Dan Walters

Opinion: Could Anne Gust Brown be the next governor?

Attorney General Kamala Harris takes the oath of Attorney General in the courtyard at the Crocker Art Museum in Sacramento on January 5, 2015.
Attorney General Kamala Harris takes the oath of Attorney General in the courtyard at the Crocker Art Museum in Sacramento on January 5, 2015. jvillegas@sacbee.com

Let’s assume – at least for this missive – that two years hence, Kamala Harris will have begun her new job: U.S. senator.

It’s a reasonable assumption because it’s increasingly unlikely that a heavyweight challenger from either party will be a major impediment for Harris as she claims the Senate seat that Barbara Boxer is giving up.

As she takes her seat in the Senate, of course, Harris would resign as attorney general midway through her second term, which coincides with the midway point in Jerry Brown’s fourth and final term as governor.

Brown would name Harris’ successor as attorney general – subject to confirmation by the Legislature – and therefore could potentially set up someone to succeed him as governor two years later.

Serving as attorney general is California’s most obvious path to the governorship. Not only did Brown and his father both hold the position on their way to the governor’s suite (Jerry Brown for the second time), but Republican George Deukmejian made it in 1982. In fact, every attorney general of the last 40 years, except Harris and Bill Lockyer, has run for governor.

Brown could, of course, opt for a caretaker – someone to fill the position without having the overt ambition to continue – although once in office seemingly temporary appointees sometimes catch the bug.

A caretaker appointment would make other potential 2018 candidates for governor very happy – especially Lt. Gov. Gavin Newsom, who’s already off and running, but possibly other second-tier politicians such as Treasurer John Chiang, Los Angeles Mayor Eric Garcetti, or San Diego Mayor Kevin Faulconer.

Were Brown to give someone a leg up on succeeding him with an appointment as attorney general, however, who might it be? We’re now in the netherworld of rumor and speculation.

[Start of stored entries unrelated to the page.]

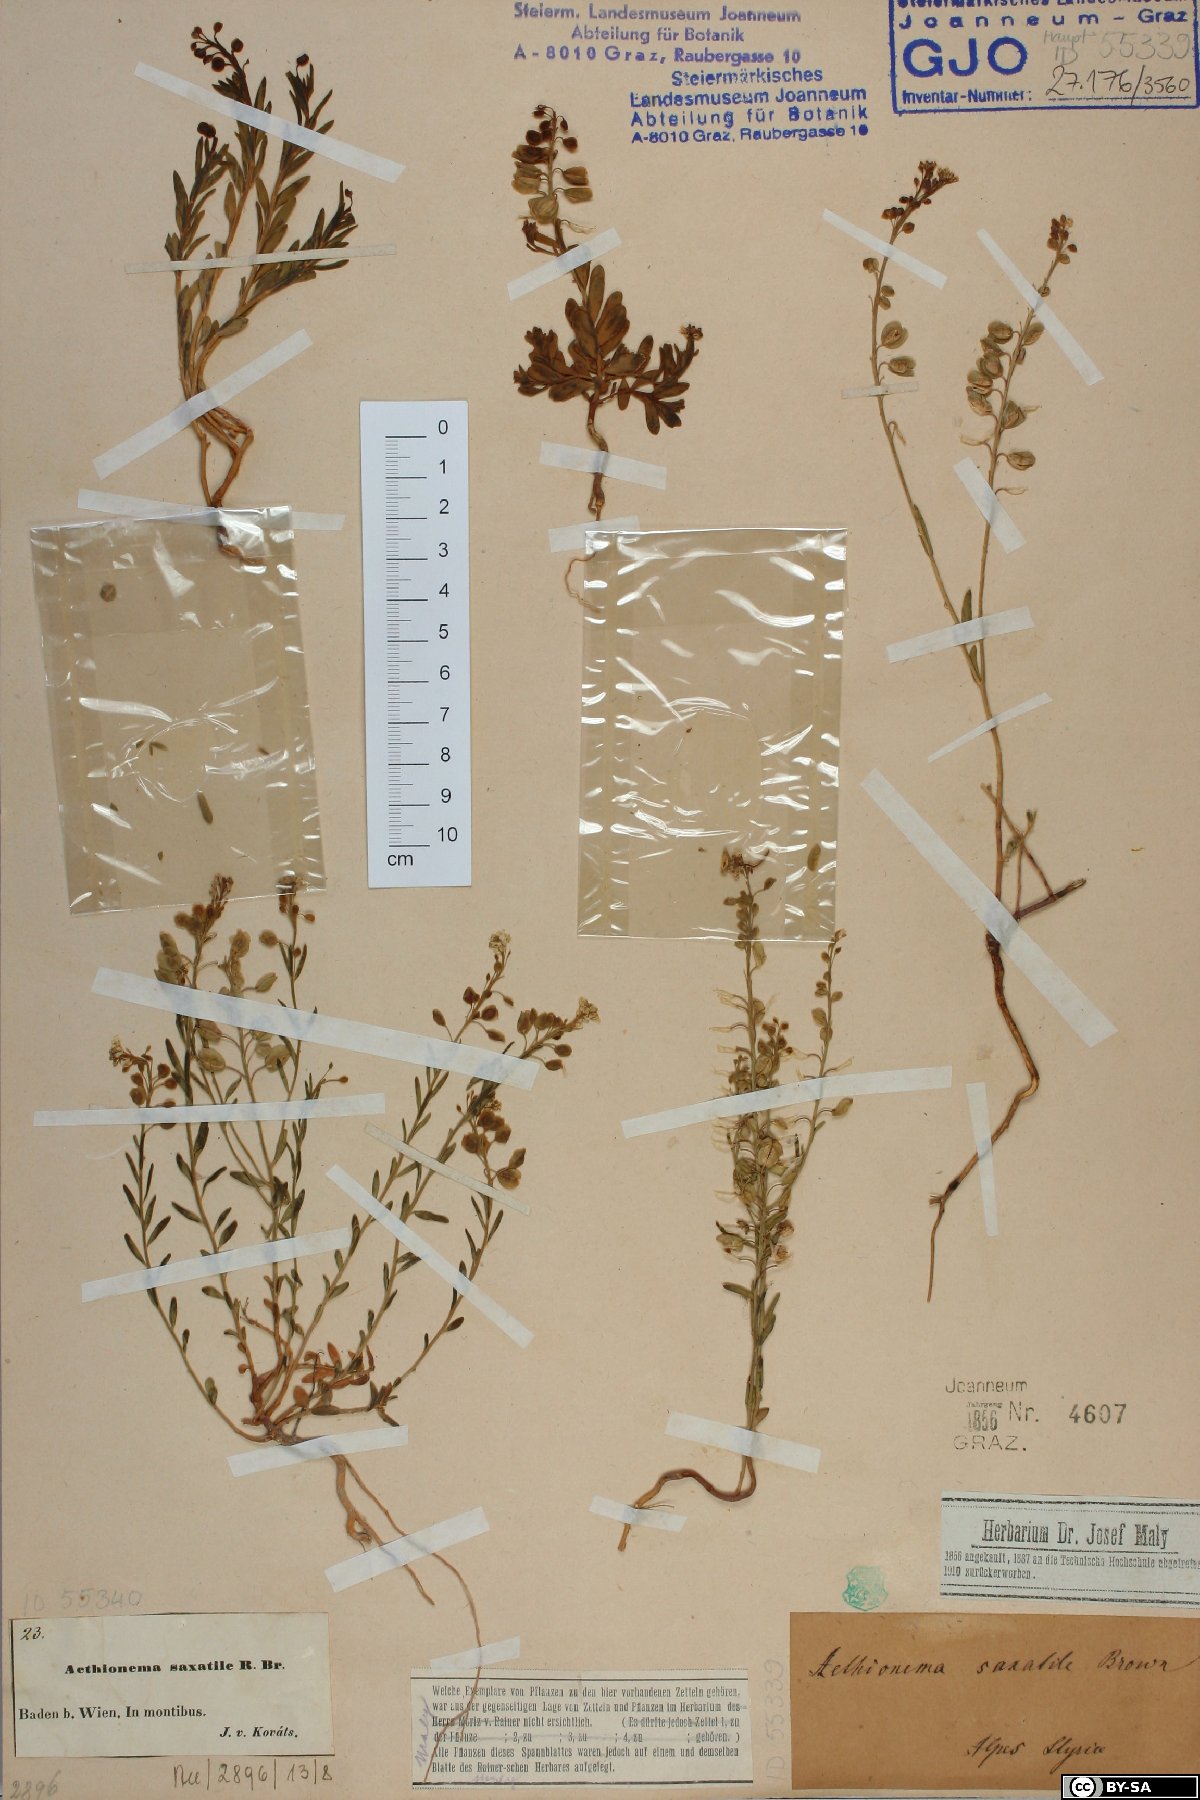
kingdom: Plantae
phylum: Tracheophyta
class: Magnoliopsida
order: Brassicales
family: Brassicaceae
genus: Aethionema
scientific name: Aethionema saxatile
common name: Burnt candytuft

Insurance Commissioner Dave Jones is believed to be interested in an appointment (or running for AG in 2018), but his relationship with Brown has not been exactly warm.

Another option might be Darrell Steinberg, who as president pro tem of the Senate was a Brown ally and who makes no secret of his desire to remain in politics.

However, the rumor mill’s most intriguing name is Anne Gust Brown, the governor’s wife and his most influential aide during both his governorship and his previous stint as attorney general.

She is a former corporate attorney who has the requisite legal credentials. Making her attorney general and a putative candidate for governor – backed by Brown’s ability to raise big money – could allow the governor to, in effect, defy term limits that otherwise would force him out in 2018.

The Browns might continue doing business as a team, nurturing pet legacy projects such as the bullet train.


Perhaps, but Jerry Brown is always difficult to predict. And he would have much to gain and almost nothing to lose.